*JOB ITEM*:
Please copy each line below that contains the string "AppData".

*GIVEN INFORMATION*:

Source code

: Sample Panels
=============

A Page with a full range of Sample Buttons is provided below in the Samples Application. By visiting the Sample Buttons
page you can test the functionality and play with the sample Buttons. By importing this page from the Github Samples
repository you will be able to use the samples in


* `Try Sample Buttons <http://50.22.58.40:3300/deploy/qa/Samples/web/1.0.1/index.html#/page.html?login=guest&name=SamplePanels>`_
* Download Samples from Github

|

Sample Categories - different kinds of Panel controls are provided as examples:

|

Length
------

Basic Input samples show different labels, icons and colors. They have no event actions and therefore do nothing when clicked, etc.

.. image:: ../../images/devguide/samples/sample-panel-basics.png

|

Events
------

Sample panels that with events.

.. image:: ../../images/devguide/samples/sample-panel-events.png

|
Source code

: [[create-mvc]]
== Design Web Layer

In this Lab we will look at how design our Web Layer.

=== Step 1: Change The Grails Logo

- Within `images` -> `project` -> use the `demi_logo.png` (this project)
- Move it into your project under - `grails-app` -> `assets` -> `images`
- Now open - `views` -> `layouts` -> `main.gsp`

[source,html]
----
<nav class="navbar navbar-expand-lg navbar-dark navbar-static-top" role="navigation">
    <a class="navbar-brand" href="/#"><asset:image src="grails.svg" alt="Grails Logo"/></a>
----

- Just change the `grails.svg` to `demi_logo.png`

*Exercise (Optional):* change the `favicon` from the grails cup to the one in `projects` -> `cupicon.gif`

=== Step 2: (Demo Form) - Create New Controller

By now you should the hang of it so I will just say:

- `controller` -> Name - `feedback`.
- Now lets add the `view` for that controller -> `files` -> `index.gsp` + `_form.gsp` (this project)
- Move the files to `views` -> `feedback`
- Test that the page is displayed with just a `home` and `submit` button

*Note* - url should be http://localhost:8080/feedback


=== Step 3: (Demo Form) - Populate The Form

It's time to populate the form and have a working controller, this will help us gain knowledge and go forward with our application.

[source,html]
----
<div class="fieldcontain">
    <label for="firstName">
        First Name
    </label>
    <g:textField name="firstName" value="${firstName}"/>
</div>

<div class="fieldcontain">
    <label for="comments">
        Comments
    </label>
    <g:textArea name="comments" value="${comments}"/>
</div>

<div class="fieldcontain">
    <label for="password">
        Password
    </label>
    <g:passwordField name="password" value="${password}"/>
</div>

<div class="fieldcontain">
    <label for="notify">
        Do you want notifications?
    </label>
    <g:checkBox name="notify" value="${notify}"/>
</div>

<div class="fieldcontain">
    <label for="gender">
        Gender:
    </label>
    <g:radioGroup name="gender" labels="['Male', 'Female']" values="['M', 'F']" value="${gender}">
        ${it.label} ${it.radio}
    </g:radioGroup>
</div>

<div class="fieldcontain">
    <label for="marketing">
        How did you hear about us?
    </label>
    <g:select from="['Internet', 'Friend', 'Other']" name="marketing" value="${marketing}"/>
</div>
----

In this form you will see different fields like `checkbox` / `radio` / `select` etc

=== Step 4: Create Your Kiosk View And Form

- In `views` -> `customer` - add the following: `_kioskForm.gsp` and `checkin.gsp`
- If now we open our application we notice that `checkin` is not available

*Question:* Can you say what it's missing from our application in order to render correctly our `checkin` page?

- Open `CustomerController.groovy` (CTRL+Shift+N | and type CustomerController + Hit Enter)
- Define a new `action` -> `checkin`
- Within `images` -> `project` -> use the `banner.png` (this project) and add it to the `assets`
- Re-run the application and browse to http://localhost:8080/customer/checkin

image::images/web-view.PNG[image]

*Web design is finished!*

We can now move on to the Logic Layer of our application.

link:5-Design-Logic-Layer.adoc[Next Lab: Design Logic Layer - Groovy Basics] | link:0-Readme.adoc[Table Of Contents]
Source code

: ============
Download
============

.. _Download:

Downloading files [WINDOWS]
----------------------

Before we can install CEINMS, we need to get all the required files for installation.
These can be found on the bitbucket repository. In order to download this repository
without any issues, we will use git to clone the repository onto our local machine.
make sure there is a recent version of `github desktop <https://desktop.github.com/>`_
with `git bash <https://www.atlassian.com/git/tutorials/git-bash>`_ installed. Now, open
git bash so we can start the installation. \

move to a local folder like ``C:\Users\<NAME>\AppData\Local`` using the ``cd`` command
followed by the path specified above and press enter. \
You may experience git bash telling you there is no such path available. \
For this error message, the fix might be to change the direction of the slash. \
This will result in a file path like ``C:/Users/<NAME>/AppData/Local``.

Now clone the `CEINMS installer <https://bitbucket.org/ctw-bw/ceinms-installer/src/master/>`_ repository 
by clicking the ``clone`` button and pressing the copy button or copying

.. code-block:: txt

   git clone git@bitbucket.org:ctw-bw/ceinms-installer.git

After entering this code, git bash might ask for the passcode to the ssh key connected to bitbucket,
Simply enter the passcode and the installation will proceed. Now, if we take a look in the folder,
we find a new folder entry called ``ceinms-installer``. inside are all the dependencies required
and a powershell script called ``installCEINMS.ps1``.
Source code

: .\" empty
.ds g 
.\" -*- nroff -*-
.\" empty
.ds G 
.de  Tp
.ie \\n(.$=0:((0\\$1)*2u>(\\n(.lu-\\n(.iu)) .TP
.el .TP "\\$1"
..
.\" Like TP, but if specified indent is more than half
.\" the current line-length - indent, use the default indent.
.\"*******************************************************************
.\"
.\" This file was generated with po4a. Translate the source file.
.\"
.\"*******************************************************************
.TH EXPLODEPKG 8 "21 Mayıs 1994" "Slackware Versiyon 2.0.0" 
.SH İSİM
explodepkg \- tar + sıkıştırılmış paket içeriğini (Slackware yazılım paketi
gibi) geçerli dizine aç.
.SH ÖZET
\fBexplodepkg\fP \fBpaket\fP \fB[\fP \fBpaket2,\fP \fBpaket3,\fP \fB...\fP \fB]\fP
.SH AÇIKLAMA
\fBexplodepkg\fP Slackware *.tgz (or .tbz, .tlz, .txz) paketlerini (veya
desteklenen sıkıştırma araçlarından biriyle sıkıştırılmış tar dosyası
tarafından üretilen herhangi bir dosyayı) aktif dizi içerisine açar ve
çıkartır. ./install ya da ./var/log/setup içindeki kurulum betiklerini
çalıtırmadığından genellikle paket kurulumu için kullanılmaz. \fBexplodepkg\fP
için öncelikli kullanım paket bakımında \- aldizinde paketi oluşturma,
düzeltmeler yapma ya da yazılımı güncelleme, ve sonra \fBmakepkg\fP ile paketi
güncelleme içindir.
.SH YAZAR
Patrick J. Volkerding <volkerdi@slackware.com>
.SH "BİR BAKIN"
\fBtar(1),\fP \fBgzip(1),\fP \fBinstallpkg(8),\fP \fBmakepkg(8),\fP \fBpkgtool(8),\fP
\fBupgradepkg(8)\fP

*SOLVED PROBLEM*:
move to a local folder like ``C:\Users\<NAME>\AppData\Local`` using the ``cd`` command
This will result in a file path like ``C:/Users/<NAME>/AppData/Local``.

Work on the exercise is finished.